# New to the PNW



## SnowDogWax (Nov 8, 2013)

Rich thanks for serving our Country. Hope you get that snow:snowplow:





:snowing:


----------



## ridinbend (Aug 2, 2012)

SnowDogWax said:


> Rich thanks for serving our Country. Hope you get that snow:snowplow:
> 
> 
> 
> ...


+1 

Make sure you use your military discounts and have yourself a good ass time. Also make sure to take lesson(s). Our resort here in Oregon has a special program for first timers on the snow. Includes 5 lessons and a pass for super cheap. Not sure what your local resorts offer but find the deals.


----------



## HAM (Dec 11, 2015)

SnowDogWax said:


> Rich thanks for serving our Country. Hope you get that snow:snowplow:


+1 indeed.

Ft. Lewis?


----------



## FooteSoldier (Dec 10, 2015)

Yep, Ft. Lewis. Living down in Lacey. Been keeping an eye on Snoqualmie...West opened today, so things are looking good for some trips over the holiday break. :thumbsup:

Now I just have to find a couple decent used setups for myself and the wife...


----------



## HAM (Dec 11, 2015)

I saw the Lacey location after the fact and basically answered my own question haha

It's weird, I lived in Seattle for 5 years and never once went to Snoqualmie. Though in fairness I was a broke stoned college kid and wasn't snowboarding much of anywhere as a result.

I do like Stevens Pass a lot, although it's pretty deep even from Seattle much less Olympia, if you're down there you may as well just haul off to Meadows.
○ ○ ○ ○
• To do:
1 - Copy, word for word, the part of the forum thread that opens with the words containing "## FooteSoldier (Dec" and closes with "and the wife...".
2 - Repeat only the part of the rows that opens with the line containing "state / province: Carchi" and closes with the line containing "name author: Cham. & Schltdl.", including both of those lines.
The forum thread has nothing to do with these rows.

[Collection entries]
○ ○ ○ ○
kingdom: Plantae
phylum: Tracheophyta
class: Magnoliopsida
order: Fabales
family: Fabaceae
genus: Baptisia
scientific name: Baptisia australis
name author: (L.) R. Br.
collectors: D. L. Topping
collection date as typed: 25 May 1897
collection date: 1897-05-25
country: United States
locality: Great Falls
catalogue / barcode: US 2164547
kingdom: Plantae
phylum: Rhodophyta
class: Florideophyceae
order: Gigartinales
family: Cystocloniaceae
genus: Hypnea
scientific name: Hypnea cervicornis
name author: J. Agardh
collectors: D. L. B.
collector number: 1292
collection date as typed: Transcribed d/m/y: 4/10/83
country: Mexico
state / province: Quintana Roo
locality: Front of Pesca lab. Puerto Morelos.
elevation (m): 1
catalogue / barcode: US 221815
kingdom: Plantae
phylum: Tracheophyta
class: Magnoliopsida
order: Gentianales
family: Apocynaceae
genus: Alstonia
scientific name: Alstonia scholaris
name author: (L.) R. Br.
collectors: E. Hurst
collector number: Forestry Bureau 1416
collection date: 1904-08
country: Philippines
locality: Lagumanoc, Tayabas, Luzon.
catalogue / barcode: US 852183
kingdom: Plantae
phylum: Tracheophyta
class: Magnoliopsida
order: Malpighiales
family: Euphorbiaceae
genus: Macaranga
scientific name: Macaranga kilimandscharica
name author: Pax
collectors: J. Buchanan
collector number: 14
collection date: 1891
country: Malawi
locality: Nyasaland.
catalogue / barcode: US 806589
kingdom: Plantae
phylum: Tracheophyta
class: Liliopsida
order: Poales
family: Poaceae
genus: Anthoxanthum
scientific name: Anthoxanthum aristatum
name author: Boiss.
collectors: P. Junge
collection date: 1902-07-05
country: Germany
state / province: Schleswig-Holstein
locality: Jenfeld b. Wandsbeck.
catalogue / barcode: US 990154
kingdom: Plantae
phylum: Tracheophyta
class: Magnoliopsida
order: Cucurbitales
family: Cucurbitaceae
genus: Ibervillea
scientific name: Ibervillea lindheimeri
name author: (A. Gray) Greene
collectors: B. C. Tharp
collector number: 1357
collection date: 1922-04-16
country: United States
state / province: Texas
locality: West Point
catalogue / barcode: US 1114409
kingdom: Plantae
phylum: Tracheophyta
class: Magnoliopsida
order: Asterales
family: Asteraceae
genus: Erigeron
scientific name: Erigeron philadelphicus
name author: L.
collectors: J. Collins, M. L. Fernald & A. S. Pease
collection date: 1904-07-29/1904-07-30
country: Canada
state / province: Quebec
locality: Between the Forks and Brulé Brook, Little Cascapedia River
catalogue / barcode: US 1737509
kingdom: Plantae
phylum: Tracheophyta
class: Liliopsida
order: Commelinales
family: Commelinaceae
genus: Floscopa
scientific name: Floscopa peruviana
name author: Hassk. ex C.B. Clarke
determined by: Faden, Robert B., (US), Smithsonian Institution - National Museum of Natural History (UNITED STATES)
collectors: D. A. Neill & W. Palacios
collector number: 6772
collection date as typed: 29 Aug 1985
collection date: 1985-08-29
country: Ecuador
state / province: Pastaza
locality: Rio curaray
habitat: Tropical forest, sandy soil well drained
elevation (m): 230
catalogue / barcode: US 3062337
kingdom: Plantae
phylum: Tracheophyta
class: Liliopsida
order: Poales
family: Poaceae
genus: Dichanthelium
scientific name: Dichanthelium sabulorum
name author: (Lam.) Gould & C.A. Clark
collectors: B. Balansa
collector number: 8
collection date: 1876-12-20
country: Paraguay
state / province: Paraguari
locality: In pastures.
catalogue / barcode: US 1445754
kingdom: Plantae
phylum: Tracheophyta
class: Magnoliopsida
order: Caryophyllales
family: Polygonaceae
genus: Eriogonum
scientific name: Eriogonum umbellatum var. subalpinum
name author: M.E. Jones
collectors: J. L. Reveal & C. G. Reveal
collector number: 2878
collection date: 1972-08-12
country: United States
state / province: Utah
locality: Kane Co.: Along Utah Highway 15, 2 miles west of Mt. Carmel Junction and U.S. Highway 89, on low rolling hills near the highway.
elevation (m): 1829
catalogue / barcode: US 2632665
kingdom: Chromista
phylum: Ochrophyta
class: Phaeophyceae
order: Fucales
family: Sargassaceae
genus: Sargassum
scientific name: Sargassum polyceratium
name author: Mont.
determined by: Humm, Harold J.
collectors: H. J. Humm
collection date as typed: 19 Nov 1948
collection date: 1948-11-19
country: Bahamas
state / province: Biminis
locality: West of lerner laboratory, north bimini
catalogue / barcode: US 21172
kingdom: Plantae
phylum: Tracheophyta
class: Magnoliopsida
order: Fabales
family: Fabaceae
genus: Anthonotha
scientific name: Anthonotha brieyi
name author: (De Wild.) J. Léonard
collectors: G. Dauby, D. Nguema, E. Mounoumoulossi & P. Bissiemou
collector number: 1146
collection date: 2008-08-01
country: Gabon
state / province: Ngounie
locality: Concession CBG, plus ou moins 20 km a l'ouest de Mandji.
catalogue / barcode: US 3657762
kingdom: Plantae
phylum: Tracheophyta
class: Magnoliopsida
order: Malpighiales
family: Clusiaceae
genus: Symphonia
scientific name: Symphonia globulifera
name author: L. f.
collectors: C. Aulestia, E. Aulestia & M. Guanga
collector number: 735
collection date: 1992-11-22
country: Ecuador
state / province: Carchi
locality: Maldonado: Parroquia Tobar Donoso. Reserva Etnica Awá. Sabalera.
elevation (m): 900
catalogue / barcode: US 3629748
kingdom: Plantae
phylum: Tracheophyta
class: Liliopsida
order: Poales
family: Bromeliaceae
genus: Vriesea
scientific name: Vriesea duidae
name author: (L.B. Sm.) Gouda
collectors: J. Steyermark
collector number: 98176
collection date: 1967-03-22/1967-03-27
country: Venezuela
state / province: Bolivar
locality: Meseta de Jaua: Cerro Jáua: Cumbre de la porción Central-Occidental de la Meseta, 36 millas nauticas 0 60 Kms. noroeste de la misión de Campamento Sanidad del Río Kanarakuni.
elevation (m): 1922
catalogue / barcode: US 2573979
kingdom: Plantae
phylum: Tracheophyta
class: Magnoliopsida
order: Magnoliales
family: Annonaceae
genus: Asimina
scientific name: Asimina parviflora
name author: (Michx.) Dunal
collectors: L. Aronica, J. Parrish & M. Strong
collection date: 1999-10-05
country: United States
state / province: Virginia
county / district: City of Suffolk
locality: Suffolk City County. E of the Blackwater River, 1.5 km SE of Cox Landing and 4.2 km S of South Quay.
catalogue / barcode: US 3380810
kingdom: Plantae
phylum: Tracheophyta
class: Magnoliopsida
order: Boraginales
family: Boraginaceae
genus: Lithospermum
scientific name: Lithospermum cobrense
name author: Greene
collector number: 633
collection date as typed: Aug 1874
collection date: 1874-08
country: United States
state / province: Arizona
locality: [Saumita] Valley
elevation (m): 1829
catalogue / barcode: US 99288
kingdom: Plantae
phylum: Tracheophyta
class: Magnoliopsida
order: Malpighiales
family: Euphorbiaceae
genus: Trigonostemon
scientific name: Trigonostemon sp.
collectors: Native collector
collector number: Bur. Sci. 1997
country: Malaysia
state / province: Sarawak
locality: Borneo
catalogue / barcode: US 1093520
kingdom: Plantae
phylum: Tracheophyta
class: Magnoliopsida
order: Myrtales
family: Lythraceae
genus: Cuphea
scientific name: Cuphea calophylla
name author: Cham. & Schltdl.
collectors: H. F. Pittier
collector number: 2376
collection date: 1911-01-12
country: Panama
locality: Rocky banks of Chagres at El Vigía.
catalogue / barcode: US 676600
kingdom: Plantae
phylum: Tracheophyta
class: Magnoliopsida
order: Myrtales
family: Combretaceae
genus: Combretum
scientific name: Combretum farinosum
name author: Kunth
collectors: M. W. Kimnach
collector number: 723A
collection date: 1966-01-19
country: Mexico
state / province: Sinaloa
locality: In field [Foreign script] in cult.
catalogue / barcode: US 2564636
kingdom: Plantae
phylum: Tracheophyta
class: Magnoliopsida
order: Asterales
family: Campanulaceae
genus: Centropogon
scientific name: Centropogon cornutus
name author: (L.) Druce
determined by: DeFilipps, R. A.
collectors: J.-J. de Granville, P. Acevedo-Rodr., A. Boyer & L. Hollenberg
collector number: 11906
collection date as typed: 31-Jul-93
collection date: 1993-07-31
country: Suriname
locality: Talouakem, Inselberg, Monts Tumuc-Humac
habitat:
○ ○ ○ ○
• Task-by-task answers:
1 -
## FooteSoldier (Dec 10, 2015)

Yep, Ft. Lewis. Living down in Lacey. Been keeping an eye on Snoqualmie...West opened today, so things are looking good for some trips over the holiday break. :thumbsup:

Now I just have to find a couple decent used setups for myself and the wife...

2 -
state / province: Carchi
locality: Maldonado: Parroquia Tobar Donoso. Reserva Etnica Awá. Sabalera.
elevation (m): 900
catalogue / barcode: US 3629748
kingdom: Plantae
phylum: Tracheophyta
class: Liliopsida
order: Poales
family: Bromeliaceae
genus: Vriesea
scientific name: Vriesea duidae
name author: (L.B. Sm.) Gouda
collectors: J. Steyermark
collector number: 98176
collection date: 1967-03-22/1967-03-27
country: Venezuela
state / province: Bolivar
locality: Meseta de Jaua: Cerro Jáua: Cumbre de la porción Central-Occidental de la Meseta, 36 millas nauticas 0 60 Kms. noroeste de la misión de Campamento Sanidad del Río Kanarakuni.
elevation (m): 1922
catalogue / barcode: US 2573979
kingdom: Plantae
phylum: Tracheophyta
class: Magnoliopsida
order: Magnoliales
family: Annonaceae
genus: Asimina
scientific name: Asimina parviflora
name author: (Michx.) Dunal
collectors: L. Aronica, J. Parrish & M. Strong
collection date: 1999-10-05
country: United States
state / province: Virginia
county / district: City of Suffolk
locality: Suffolk City County. E of the Blackwater River, 1.5 km SE of Cox Landing and 4.2 km S of South Quay.
catalogue / barcode: US 3380810
kingdom: Plantae
phylum: Tracheophyta
class: Magnoliopsida
order: Boraginales
family: Boraginaceae
genus: Lithospermum
scientific name: Lithospermum cobrense
name author: Greene
collector number: 633
collection date as typed: Aug 1874
collection date: 1874-08
country: United States
state / province: Arizona
locality: [Saumita] Valley
elevation (m): 1829
catalogue / barcode: US 99288
kingdom: Plantae
phylum: Tracheophyta
class: Magnoliopsida
order: Malpighiales
family: Euphorbiaceae
genus: Trigonostemon
scientific name: Trigonostemon sp.
collectors: Native collector
collector number: Bur. Sci. 1997
country: Malaysia
state / province: Sarawak
locality: Borneo
catalogue / barcode: US 1093520
kingdom: Plantae
phylum: Tracheophyta
class: Magnoliopsida
order: Myrtales
family: Lythraceae
genus: Cuphea
scientific name: Cuphea calophylla
name author: Cham. & Schltdl.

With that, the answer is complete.